* Exercise goal *
List each line of the material that contains the string "resolution", matching case exactly.

* Record extracts *
..............................
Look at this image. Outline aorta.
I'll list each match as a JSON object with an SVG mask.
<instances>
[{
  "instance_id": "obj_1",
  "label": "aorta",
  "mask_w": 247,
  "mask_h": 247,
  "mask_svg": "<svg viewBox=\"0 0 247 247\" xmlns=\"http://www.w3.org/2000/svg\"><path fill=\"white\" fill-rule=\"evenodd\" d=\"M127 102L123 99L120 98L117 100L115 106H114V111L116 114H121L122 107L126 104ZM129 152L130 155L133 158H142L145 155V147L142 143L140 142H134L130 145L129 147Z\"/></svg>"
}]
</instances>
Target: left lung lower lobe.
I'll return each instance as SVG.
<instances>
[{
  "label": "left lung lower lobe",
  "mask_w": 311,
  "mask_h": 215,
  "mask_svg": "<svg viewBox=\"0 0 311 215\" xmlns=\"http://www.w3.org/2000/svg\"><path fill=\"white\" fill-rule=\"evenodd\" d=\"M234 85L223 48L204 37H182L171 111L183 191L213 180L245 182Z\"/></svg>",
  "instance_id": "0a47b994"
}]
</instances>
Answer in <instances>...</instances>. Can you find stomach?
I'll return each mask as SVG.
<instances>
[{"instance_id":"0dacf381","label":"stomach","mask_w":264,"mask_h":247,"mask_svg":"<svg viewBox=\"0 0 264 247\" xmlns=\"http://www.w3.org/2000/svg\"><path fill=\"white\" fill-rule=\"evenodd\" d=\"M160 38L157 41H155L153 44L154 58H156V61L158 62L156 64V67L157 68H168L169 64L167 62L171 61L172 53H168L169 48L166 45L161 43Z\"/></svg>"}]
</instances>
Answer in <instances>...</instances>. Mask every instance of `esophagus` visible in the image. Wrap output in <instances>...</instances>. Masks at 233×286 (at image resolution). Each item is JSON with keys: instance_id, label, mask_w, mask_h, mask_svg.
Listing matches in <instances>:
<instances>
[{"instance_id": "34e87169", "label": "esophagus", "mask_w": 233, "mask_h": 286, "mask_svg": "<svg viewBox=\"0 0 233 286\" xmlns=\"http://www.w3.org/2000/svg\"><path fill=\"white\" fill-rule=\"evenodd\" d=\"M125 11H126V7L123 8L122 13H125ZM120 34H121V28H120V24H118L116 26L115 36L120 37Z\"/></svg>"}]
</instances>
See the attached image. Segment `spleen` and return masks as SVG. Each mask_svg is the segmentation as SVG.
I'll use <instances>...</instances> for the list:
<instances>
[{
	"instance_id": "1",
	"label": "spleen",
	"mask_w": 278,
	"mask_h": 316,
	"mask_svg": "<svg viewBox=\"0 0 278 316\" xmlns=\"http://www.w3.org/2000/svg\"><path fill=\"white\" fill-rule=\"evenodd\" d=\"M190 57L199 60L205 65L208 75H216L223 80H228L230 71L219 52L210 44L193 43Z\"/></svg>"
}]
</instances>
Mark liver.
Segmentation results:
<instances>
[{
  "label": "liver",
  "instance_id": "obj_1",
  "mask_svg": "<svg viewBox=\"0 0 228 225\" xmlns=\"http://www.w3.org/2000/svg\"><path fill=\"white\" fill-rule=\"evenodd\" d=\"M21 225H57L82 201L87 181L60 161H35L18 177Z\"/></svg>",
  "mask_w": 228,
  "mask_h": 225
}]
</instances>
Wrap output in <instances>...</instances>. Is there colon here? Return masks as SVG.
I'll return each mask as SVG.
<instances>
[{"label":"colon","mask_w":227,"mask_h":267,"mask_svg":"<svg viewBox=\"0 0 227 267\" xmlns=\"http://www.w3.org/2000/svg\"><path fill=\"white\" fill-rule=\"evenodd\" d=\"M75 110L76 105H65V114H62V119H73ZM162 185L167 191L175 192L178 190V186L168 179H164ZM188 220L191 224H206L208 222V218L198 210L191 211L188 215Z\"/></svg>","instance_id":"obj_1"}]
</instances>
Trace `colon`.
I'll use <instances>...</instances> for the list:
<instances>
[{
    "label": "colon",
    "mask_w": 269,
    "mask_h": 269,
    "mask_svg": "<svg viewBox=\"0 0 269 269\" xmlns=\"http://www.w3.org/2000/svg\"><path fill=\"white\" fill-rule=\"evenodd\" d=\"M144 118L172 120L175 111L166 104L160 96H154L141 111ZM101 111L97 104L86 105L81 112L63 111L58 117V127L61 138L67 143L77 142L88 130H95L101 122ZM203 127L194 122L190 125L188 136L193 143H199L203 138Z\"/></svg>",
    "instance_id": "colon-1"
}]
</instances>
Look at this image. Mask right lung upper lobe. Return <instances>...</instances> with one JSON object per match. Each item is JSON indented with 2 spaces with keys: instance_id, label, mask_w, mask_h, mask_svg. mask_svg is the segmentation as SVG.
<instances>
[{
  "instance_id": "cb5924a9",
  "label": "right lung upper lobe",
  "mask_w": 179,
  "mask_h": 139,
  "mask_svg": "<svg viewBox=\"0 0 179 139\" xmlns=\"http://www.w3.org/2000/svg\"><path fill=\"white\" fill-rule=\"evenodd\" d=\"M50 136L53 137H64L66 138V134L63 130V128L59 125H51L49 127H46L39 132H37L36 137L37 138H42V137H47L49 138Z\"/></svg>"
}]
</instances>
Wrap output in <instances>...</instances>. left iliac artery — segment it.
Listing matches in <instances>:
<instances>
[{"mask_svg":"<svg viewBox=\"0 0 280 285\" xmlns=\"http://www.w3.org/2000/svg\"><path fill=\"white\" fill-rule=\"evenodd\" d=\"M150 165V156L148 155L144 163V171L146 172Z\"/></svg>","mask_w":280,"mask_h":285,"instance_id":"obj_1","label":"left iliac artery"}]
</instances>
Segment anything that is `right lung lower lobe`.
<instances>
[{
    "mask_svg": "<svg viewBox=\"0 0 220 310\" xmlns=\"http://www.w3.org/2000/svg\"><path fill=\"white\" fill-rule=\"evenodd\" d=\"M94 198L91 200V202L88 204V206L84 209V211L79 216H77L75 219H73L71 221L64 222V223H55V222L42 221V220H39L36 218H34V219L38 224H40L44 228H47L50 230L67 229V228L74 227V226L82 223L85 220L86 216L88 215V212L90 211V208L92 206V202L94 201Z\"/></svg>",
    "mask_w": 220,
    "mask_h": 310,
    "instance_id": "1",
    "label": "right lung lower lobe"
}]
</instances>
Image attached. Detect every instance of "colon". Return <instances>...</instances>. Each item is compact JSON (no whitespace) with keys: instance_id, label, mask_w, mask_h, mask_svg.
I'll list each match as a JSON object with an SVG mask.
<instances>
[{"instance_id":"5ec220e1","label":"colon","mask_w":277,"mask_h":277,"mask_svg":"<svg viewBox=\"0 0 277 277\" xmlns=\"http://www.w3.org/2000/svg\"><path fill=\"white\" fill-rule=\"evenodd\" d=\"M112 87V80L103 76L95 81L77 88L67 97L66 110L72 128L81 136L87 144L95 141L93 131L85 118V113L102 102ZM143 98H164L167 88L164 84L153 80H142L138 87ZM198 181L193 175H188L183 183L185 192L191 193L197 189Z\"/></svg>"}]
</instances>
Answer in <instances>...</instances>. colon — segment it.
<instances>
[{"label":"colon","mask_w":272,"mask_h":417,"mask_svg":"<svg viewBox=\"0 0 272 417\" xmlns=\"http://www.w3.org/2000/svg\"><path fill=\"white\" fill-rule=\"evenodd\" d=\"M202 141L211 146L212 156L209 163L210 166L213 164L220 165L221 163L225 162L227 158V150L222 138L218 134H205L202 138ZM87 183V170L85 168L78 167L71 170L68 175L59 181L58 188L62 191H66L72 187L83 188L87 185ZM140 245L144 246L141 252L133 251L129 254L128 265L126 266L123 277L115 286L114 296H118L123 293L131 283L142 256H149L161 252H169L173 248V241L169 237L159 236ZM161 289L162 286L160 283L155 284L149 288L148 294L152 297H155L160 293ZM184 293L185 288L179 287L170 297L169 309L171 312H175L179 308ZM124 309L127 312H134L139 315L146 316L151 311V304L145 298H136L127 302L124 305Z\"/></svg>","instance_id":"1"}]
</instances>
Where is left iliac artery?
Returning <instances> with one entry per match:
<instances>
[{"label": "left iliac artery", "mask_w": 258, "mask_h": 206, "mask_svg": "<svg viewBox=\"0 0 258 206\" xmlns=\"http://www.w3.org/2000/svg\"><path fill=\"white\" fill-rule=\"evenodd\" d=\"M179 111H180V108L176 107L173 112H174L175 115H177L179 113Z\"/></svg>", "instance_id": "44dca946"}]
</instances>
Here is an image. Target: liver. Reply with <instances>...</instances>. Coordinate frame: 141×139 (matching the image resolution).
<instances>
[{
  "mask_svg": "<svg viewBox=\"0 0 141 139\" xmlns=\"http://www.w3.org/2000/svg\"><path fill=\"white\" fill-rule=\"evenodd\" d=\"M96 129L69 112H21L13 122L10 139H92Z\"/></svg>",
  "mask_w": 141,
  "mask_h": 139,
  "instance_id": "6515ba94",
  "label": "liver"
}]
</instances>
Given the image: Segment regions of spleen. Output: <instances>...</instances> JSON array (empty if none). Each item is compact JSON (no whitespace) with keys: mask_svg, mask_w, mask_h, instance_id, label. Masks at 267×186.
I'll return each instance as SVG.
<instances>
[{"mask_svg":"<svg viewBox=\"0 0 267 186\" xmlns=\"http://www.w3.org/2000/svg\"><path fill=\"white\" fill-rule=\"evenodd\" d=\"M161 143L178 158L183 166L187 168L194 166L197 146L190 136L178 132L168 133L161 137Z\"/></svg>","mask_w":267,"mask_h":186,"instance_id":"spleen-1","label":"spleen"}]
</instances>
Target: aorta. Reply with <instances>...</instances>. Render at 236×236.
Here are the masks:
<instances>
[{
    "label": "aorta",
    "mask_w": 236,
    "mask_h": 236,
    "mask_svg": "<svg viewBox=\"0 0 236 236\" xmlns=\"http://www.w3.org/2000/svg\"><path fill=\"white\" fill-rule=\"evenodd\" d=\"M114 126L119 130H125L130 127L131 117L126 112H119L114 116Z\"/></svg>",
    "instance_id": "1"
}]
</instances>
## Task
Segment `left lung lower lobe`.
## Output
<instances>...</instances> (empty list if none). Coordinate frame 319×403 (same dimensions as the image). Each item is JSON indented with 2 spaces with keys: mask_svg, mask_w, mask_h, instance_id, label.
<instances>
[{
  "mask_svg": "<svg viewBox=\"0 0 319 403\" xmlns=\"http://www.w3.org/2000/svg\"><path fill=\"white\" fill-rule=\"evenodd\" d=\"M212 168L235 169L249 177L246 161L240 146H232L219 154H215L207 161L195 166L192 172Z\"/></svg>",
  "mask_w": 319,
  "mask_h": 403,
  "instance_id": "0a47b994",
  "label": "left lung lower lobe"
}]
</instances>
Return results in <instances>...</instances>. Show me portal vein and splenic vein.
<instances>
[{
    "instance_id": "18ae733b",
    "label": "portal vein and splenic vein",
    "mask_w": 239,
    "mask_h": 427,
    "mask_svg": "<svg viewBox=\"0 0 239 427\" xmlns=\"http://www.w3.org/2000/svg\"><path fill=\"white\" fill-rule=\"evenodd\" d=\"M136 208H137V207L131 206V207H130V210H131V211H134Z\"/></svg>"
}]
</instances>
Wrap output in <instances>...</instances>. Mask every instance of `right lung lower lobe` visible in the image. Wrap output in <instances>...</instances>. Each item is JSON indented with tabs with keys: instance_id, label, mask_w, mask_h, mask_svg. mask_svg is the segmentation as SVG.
..............................
* Answer *
Answer in <instances>...</instances>. Mask every instance of `esophagus` visible in the image. Wrap output in <instances>...</instances>. Masks at 233×286 (at image resolution). Each item is JSON with keys: instance_id, label, mask_w, mask_h, mask_svg.
Here is an image. Target: liver. Reply with <instances>...</instances>. Coordinate frame: 141×139 (matching the image resolution).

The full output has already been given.